07/11/2025 - 21/11/2025

Installation view, The Five Sisters, Siobhan McLaughlin, A_Place, 2025

 

Installation view, The Five Sisters, Siobhan McLaughlin, A_Place, 2025

 

Installation view, The Five Sisters, Siobhan McLaughlin, A_Place, 2025

 

Siobhan McLaughlin, No More Tip Men, 2025, 80 x 100 cm, earth pigment from Five Sister shale, earth pigment from Gunwalloe and oil paint on sewn remnant materials

 

Siobhan McLaughlin, Fragment of the Five Sisters III, 2025, 12 x 15 cm, earth pigment from Five Sister shale, earth pigment from Gunwalloe and oil on remnant linen; Fragment of the Five Sisters I, 2025, 18 x 12 cm, earth pigment from Five Sister shale, earth pigment from Gunwalloe, earth pigment from Geevor Mine, and oil on remnant material; Primary Succession, 2025, 44 x 31 cm, earth pigment from Five Sister shale on sewn remnant materials

 

Siobhan McLaughlin, Date of Exhaustion, 2025, 80 x 100 cm, earth pigment from Five Sister shale, earth pigment from Gunwalloe, oil and acrylic on sewn remnant materials

 

Siobhan McLaughlin, Pioneer Species, 2025, 42 x 31 cm, earth pigment from Five Sister shale and acrylic on sewn remnant materials

 

The Five Sisters
Siobhan McLaughlin
A_Place Gallery
07/11 – 21/11/2025

At the heart of Siobhan McLaughlin’s work, is a desire to reconnect us with what it means to exist in relationship to the land. For many artists today, and certainly historically, this well-meaning impulse usually results in work that reflexively depicts a romanticised version of the ‘view’. A visual cue implying that there exists a version of the land that is pure nature. But what even is the natural state? The British Isles have a history of human intervention that is so old that many of its views and features deemed to be ‘natural’ are far from it; an example being plantations of Scots Pine trees, often mistaken for natural formations, but actually planted by industry. Herein lies a complex reality we face as humans. Our existence predicts a certain amount of mark left upon our environment – the question is, to what scale and effect?
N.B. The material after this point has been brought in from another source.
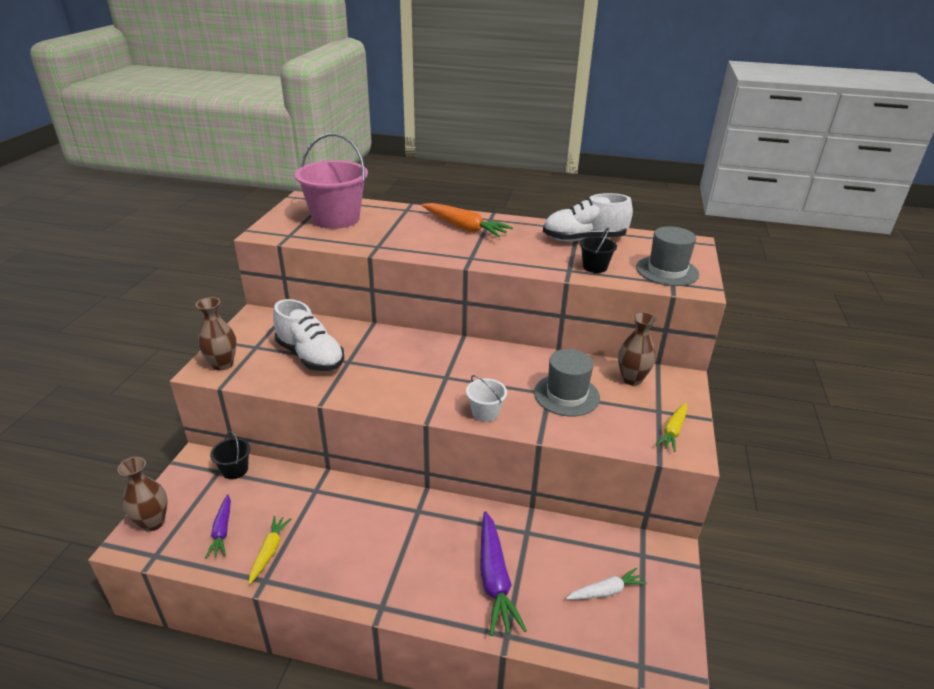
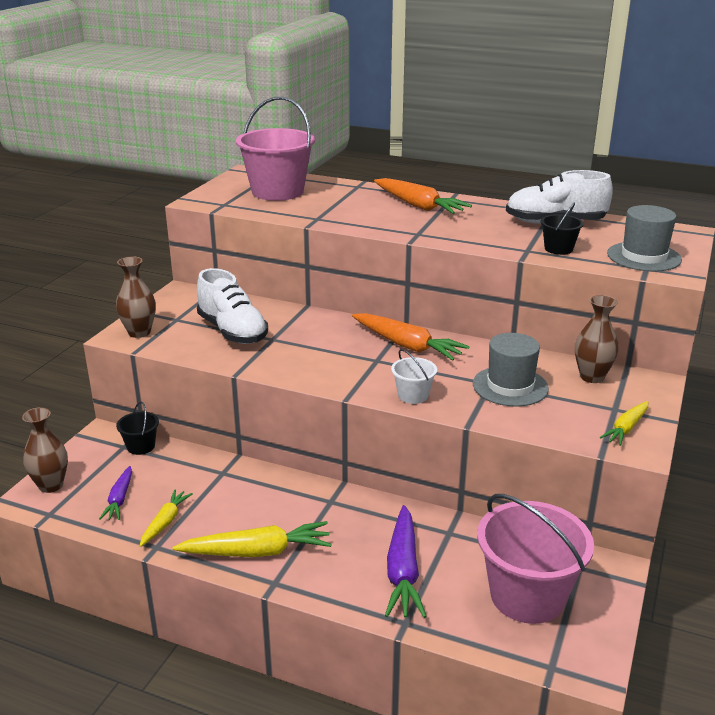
camera: 10 degrees right, 5 degrees down
(360, 574) = (257, 552): none -> yellow carrot
(469, 359) = (407, 345): none -> orange carrot
(606, 591) = (527, 596): white carrot -> pink bucket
Travelling through the Central Belt of Scotland, McLaughlin has always wondered about these strange red hills rising seemingly out of nowhere. They are the Five Sisters (maybe a sardonic nod to the Three Sisters in Glen Coe), enormous shale bings, an outcome of the shale oil industry operating from the mid-19th to the mid-20th century. Today, covered as they are in grasses and scrub, they silently pass as potentially natural hills, a literal uncanny valley. Yet their obscurity veils a complicated history, one full of extraction, exploitation and social change.
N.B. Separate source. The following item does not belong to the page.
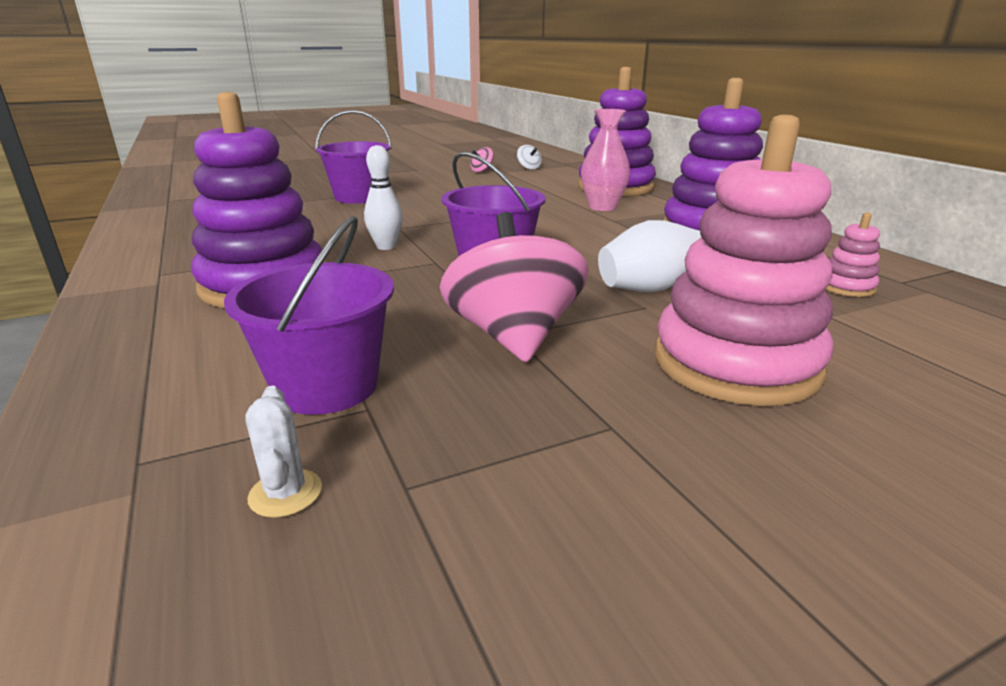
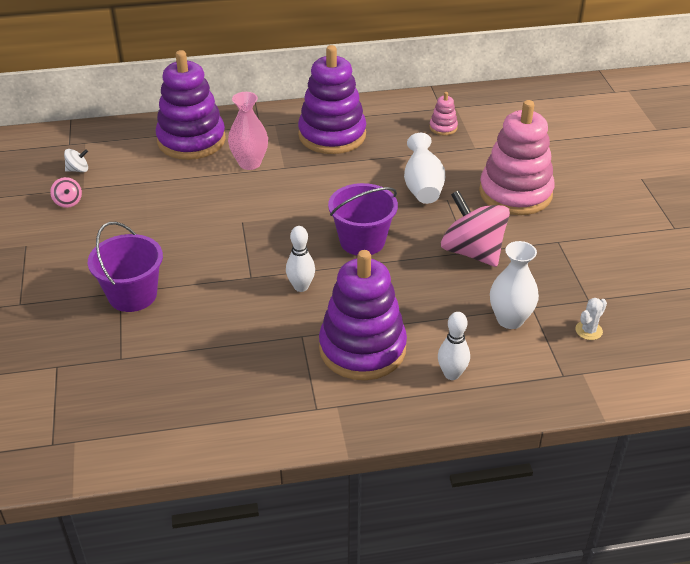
camera: 75 degrees left, 15 degrees up
(189, 345) = (452, 374): none -> white bowling pin
(285, 493) = (588, 330): white cactus -> white cactus turned 45 degrees counterclockwise
(326, 386) = (510, 319): purple bucket -> white vase
(514, 337) = (472, 252): pink spinning top -> pink spinning top turned 45 degrees clockwise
McLaughlin’s paintings are a holistic response to the land’s fraught history. The works are made from predominantly two different earth pigments gathered at the site; one the characteristic rust-red of the shale, and the other a grey pulverised stone, found at the foot of the bing, part of a current flood prevention project. McLaughlin works with the deliberate process of grinding rock and making her own paints, which she then applies to remnant textiles, the seams visible, the edges often unfinished. The whole process is slow, considered and gentle. The contrast of these quietly powerful works made by hand in response to the mechanical mass extraction of something rapidly burned up for energy is stark. McLaughlin’s works are made from cast offs, waste material, and actual pollution. They are transformed. Much like the bings themselves, now designated as a Scheduled Monument, and an important site of recovering biodiversity, encouraging the growth of species that would not be there had the bings not been formed. Nature, like the works, is both at once fragile and resilient. By choosing to work in this way and in her use of materiality, McLaughlin ventures to do the difficult task of acknowledging and critiquing historic uses of the land, and at the same time offering new ways to think about our relationship to it – in other words, to offer hope.